Let's do a full reset of authentication for Jenkins nodes: 1. Create users for misc and nigel with Ansible. 2. Remove SSH access via root user. 3. Create a method for creating new users and removing them when needed (ansible task would be easiest). 4. Remove all keys in /root/.ssh/ including private and public. 5. Remove all keys in /home/jenkins/.ssh/ including private and public. 6. Change the password for Jenkins user. 7. Change the password in Jenkins for node passwords. I'm assigning this one to myself for now. Though, Michael and I will have to split responsibilities.
I'm going to start with these two steps on Monday 6. Change the password for Jenkins user. 7. Change the password in Jenkins for node passwords.

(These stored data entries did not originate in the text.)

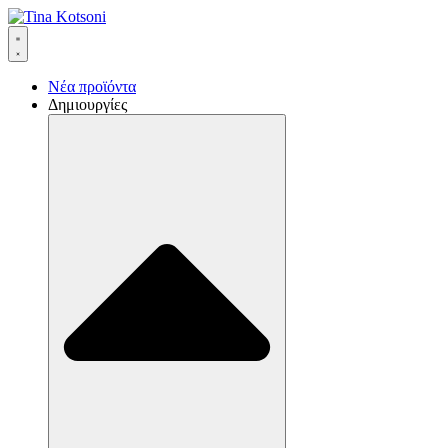
Νέα προϊόντα
Δημιουργίες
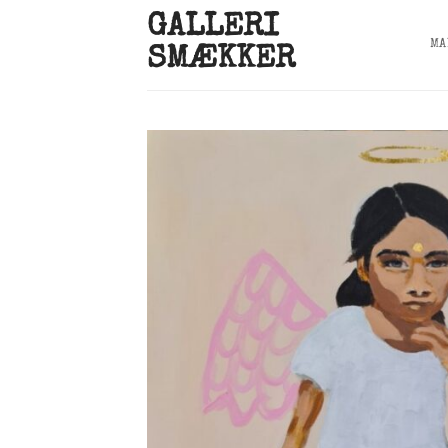
Skip
GALLERI
to
MA
SMÆKKER
content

We've also missed out on one critical step - Cleaning out users on Jenkins master. We cleaned out a whole bunch of users who we think aren't active any more or need not have access.
All Centos and freebsd nodes have had their password reset. I've run into some trouble with the netbsd nodes. I'll have to take one of them offline and figure out what files need permission to change the password.
Items 6 and 7 are now complete. All Jenkins nodes have had a password refresh.
Items 4 and 5 are also done.
Remaining tasks: 1. Create users for misc and nigel with Ansible. 2. Remove SSH access via root user. 3. Create a method for creating new users and removing them when needed (ansible task would be easiest).
Item 3 is sorted since we now directly use Github auth. I'm deferring Item 1 and 2 to when we solve this on an infra wide scale rather than specific to Jenkins.